In accordance with the provisions of 28 U.S.C. § 636(b)(1)(C) and Local Rule 72-304, this court has conducted a de novo review of this case. Having carefully reviewed the entire file, the court finds the findings and recommendations to be supported by the record and by proper analysis. Although defendants argue a First Amendment retaliation claim is not pleaded in the complaint, the complaint does talk about how defendant Ramirez allegedly injured plaintiff's wrist after he complained about a hair in his soup. Moreover, to the complaint is attached a copy of plaintiff's administrative claim, in which he states, inter alia, that ". . . c/o Ramirez's threat to subject me to disciplinary action if I complained to prison officials about his actions constitutes retaliation. Said retaliatory action are [sic] in violation of my constitutional rights to complain/appeal. . . ." Such attachments may properly be considered part of the complaint. See United States v. Ritchie, 342 F.3d 903, 908 (9th Cir. 2003).

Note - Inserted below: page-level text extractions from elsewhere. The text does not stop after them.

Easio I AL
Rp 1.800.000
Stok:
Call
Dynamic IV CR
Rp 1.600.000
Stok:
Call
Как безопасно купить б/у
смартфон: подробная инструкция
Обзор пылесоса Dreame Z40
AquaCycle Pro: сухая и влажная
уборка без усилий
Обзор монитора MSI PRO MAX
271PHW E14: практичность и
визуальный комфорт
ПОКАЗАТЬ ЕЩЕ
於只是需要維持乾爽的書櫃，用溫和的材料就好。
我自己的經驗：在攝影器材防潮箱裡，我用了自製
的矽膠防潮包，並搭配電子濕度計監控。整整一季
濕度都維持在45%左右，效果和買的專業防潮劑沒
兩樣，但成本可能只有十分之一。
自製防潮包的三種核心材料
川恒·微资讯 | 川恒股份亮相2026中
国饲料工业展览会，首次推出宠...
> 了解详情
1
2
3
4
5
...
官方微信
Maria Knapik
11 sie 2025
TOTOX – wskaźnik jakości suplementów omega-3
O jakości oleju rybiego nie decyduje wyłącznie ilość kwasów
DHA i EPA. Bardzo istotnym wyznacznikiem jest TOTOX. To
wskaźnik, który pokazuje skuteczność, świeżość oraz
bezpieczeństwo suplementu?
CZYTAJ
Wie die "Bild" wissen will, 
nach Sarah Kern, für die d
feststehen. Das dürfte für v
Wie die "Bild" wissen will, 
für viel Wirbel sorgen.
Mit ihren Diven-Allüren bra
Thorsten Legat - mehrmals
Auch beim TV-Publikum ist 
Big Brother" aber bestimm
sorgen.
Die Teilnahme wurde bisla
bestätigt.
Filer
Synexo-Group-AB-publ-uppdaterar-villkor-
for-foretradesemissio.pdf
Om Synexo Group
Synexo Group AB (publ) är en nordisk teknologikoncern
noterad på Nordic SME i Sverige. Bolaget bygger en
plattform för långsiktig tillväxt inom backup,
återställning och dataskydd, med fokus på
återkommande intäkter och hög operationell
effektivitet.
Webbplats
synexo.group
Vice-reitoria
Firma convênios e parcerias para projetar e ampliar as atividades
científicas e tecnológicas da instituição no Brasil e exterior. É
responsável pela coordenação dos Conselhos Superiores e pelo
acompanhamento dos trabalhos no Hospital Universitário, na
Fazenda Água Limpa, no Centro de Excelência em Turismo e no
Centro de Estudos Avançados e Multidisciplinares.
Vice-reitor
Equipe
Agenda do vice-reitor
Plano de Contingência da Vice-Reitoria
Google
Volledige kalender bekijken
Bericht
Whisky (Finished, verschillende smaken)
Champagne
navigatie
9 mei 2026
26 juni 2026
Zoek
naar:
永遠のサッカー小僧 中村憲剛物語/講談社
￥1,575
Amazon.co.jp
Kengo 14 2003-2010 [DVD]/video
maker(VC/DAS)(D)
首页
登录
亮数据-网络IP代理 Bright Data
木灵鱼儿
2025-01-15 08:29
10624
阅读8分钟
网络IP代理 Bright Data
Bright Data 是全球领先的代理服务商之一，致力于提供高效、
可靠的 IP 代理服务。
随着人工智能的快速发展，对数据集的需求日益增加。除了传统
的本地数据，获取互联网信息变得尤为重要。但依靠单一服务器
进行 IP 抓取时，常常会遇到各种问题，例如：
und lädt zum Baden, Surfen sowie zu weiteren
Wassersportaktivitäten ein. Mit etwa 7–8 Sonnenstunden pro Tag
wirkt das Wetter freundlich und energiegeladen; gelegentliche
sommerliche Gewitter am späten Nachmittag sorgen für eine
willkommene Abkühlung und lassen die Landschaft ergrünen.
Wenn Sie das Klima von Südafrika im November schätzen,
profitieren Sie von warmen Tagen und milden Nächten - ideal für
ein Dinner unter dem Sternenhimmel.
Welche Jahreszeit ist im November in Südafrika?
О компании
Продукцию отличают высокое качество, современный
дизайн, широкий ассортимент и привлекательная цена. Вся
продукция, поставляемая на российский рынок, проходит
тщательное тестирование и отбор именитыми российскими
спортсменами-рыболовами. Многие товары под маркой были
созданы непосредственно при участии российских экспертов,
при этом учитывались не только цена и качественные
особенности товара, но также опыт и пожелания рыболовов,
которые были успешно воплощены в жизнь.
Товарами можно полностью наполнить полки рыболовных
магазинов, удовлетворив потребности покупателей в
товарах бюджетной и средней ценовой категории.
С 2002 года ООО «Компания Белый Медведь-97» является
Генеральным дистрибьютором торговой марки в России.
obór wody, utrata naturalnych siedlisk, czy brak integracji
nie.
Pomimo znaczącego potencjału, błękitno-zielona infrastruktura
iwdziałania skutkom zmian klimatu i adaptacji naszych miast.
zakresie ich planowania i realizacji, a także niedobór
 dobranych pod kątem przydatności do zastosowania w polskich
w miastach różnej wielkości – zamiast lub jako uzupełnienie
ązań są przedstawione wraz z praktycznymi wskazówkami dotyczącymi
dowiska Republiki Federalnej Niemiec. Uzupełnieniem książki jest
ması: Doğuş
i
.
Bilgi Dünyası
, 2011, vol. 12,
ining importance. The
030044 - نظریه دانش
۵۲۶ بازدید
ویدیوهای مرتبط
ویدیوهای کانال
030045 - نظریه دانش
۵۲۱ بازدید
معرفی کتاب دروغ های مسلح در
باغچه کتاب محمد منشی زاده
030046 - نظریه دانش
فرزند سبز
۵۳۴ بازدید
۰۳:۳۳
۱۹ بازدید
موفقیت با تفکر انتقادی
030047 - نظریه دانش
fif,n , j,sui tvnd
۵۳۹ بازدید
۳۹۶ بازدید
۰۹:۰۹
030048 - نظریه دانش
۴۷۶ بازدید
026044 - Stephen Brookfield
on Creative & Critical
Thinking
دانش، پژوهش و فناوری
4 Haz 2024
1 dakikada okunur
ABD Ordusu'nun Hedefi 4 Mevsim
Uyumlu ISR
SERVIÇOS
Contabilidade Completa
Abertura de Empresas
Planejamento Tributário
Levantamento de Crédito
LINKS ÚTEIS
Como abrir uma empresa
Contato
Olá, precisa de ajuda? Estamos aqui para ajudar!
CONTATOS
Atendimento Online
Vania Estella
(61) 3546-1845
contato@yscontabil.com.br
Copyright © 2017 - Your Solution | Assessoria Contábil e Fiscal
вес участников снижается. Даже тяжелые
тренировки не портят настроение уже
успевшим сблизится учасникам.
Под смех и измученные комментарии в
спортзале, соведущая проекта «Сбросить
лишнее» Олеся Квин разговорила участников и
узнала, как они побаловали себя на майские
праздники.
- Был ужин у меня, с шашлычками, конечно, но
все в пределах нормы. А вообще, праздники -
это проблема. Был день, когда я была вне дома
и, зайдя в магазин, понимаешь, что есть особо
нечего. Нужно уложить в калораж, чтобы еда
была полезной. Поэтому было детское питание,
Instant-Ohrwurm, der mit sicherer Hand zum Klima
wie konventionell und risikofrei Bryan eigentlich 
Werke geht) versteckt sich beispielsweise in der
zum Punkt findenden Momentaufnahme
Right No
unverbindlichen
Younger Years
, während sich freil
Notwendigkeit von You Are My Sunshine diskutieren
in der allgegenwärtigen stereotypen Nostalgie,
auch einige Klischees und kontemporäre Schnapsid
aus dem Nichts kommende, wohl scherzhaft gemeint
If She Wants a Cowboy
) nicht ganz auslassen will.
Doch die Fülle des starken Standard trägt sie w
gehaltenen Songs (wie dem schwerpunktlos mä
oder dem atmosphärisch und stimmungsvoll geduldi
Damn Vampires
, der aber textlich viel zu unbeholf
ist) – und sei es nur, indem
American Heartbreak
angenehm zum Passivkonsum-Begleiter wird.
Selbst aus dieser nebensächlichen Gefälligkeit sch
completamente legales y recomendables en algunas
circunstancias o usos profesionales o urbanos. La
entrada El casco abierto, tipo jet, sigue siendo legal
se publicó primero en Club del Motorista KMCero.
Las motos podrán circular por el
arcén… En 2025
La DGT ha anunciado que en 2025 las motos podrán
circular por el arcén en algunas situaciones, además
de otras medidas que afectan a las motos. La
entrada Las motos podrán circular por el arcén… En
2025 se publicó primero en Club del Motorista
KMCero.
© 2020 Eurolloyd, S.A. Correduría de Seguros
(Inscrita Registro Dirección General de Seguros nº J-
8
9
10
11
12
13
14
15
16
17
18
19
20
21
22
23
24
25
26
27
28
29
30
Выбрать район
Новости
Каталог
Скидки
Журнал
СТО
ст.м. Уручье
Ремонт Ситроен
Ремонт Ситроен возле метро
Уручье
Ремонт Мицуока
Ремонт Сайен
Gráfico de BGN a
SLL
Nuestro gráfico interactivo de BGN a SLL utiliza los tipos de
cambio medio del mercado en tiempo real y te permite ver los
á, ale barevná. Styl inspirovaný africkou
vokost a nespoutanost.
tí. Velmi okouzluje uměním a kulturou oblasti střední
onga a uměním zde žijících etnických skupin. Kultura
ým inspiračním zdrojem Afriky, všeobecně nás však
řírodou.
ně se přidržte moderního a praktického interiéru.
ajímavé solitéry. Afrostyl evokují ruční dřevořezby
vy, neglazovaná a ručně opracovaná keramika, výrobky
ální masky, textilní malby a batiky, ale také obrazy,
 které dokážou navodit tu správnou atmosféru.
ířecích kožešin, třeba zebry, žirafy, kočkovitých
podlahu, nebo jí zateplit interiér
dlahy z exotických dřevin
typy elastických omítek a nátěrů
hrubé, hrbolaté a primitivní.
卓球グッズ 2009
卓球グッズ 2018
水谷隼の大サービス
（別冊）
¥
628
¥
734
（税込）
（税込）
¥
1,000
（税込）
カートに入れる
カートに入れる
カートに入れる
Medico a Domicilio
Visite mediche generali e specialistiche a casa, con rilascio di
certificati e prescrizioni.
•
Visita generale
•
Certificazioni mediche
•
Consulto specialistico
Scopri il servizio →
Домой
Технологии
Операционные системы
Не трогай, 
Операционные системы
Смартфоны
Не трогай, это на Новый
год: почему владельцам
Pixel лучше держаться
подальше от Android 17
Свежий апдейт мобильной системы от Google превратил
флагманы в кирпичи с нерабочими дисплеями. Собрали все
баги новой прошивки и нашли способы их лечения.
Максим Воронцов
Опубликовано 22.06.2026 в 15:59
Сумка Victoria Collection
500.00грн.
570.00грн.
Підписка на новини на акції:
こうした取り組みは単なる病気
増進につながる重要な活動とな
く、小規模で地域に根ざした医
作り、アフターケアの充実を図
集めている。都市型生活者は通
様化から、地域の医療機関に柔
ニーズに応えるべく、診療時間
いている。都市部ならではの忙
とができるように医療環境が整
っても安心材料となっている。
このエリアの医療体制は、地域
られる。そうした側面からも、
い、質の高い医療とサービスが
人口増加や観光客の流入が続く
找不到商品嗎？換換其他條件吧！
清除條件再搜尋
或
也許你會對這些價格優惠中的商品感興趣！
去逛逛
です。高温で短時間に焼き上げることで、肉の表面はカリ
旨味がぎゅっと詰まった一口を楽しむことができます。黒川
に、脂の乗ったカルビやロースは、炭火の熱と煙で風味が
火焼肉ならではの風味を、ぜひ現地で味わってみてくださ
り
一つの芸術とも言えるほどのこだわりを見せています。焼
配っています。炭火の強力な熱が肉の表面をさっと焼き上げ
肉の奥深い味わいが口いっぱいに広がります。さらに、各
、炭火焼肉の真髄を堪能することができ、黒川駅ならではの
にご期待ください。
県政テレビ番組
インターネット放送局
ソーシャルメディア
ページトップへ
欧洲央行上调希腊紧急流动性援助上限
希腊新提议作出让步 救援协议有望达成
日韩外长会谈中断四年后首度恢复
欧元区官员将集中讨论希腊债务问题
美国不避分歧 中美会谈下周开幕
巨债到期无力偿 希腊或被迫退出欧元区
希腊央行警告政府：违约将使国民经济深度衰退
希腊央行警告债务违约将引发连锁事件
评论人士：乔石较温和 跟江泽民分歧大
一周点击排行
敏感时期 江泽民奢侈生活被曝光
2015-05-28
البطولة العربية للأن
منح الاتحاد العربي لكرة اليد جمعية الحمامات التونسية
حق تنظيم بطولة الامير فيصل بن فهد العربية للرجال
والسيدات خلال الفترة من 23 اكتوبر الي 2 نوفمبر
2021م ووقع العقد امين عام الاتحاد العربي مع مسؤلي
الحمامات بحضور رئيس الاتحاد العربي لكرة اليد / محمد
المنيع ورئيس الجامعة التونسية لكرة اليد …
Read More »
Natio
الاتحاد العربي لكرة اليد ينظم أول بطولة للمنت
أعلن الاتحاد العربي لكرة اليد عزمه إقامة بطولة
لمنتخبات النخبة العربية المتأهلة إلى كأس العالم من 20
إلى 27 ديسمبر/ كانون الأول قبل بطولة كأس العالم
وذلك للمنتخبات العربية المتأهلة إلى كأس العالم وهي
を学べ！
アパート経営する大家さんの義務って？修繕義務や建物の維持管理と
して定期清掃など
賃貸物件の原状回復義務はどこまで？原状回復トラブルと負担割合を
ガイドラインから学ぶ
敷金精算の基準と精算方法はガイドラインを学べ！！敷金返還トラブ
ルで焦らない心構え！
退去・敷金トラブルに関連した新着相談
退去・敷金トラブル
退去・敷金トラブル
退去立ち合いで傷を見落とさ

The Magistrate Judge's expressed intention to allow plaintiff to amend his pretrial statement to reinstate his First Amendment retaliation claim is not clearly erroneous. However, as defendants point out, discovery did appear to proceed on the assumption that if there was such a claim it had been abandoned. Accordingly, if plaintiff is allowed to reinstate that claim, the new scheduling order should reopen discovery at least for the limited purpose of allowing defendants to complete their discovery relative to that claim.
Accordingly, IT IS HEREBY ORDERED that:
1. The findings and recommendations filed May 12, 2009 are adopted in full; and
2. Defendant's October 24, 2008 motion for summary judgment (Doc. No. 41) is denied.